Не надо проводить много времени со стариками, с прикованными болезнями к постели людьми, чтобы убедиться в том, как часто медицина не может людям помочь. Убывающие дни своей жизни мы посвящаем лечению, которое развращают наш мозг, иссушает нашу плоть ради получения шанса на жизнь. Мы тратим свое время в различных организациях, будь-то в домах престарелых или реанимационных отделениях, где регламентированные рутинные процедуры отрывают нас от важных в жизни дел. Наше нежелание изучить опыт старения и умирания лишь увеличивает вред, который мы наносим людям, и отрицает утешение, в котором так нуждаются больные. Не имея единого мнения о том, как людям следует жить успешно на протяжении всей жизни и до самой смерти, мы отдали себя под власть законов медицины, технологии и посторонних лиц.

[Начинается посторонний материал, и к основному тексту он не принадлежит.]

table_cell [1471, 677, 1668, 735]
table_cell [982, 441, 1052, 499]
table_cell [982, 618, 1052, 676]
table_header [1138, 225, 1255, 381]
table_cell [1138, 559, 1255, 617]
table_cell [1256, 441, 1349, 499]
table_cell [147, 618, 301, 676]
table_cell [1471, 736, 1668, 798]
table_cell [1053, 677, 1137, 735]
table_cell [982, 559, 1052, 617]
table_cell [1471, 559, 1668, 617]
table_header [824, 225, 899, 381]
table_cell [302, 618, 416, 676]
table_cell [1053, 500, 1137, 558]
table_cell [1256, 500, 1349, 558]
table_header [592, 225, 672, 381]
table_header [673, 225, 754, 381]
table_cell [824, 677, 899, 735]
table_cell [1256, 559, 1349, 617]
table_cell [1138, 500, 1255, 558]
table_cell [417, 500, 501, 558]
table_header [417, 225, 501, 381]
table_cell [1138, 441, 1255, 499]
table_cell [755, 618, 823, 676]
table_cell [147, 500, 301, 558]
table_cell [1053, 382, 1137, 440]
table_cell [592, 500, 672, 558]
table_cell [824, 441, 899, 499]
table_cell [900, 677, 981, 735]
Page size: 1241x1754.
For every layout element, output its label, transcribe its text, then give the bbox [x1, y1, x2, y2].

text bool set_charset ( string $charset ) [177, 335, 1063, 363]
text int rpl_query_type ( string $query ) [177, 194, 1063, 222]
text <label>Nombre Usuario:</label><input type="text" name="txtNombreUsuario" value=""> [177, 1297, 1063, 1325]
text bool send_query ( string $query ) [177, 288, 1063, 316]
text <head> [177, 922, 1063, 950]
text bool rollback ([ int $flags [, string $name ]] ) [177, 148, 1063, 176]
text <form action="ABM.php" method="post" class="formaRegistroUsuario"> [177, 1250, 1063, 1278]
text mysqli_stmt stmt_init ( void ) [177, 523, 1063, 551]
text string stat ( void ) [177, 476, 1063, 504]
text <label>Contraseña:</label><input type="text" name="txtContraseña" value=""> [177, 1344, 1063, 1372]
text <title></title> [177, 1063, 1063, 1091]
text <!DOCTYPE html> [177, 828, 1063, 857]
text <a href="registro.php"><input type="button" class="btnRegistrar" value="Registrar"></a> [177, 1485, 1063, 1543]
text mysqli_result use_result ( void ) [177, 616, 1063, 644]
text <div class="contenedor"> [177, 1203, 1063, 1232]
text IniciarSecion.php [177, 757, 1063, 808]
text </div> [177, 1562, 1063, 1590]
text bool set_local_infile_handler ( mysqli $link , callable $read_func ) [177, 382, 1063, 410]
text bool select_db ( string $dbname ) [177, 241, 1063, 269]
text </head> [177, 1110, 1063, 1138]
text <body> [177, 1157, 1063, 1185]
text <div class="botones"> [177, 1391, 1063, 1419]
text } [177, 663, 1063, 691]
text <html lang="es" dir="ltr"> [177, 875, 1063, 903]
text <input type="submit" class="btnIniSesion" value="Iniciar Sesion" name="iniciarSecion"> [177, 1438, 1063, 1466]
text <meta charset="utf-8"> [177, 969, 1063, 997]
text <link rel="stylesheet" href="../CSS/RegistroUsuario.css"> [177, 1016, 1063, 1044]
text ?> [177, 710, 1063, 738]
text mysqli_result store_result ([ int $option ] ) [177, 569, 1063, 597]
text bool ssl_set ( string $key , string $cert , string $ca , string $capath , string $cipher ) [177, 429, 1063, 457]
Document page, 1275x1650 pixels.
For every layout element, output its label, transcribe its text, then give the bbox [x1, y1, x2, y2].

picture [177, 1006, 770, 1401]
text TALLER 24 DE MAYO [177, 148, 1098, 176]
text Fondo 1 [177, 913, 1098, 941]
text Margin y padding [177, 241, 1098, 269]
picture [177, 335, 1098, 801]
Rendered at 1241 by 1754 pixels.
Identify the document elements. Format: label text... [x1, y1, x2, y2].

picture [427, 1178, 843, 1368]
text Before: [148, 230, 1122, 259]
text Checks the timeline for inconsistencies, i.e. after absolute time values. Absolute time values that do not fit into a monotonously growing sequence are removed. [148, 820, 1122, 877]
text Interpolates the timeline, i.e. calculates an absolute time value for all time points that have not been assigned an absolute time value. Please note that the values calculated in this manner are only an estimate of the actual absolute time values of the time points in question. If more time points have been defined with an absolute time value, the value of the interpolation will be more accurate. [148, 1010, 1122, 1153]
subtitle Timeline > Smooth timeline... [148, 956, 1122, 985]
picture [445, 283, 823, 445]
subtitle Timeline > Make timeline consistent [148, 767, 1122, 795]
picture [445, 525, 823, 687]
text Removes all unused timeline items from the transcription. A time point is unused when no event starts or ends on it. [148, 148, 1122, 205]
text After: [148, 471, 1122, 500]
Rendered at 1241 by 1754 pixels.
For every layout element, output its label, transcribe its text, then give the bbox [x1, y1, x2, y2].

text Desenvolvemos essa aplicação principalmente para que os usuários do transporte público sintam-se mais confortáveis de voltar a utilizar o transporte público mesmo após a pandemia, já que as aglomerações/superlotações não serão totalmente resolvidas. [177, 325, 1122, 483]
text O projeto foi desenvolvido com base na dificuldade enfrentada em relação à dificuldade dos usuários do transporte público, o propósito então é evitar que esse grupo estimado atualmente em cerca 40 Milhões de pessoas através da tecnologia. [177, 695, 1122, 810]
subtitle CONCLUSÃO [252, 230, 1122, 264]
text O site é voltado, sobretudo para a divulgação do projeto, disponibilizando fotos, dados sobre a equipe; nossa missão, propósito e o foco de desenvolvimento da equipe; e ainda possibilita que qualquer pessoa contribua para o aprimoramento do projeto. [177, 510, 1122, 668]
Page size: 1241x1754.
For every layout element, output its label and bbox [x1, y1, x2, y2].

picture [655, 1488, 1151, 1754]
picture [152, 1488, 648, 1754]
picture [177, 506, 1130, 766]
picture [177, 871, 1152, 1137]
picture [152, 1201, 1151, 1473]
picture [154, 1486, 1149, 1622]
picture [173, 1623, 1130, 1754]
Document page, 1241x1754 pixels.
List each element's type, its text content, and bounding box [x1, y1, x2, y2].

Я писал эту книгу в надежде понять, что же случилось. Смертность может стать коварной темой. Некоторые читатели будут встревожены, ибо начнут думать о перспективах неизбежности упадка и смерти в рамках врачебного взгляда. Многим такой разговор, хоть и заботливо преподнесенный, покажется признаком появления общества, готового пожертвовать своими больными и немощными. Ну а что если эти больные и немощные уже являются жертвами, жертвами нашего отказа принять неумолимость нашего жизненного цикла? Что если имеются более разумные методы, прямо перед нашими глазами, которые только и ждут, чтобы их признали?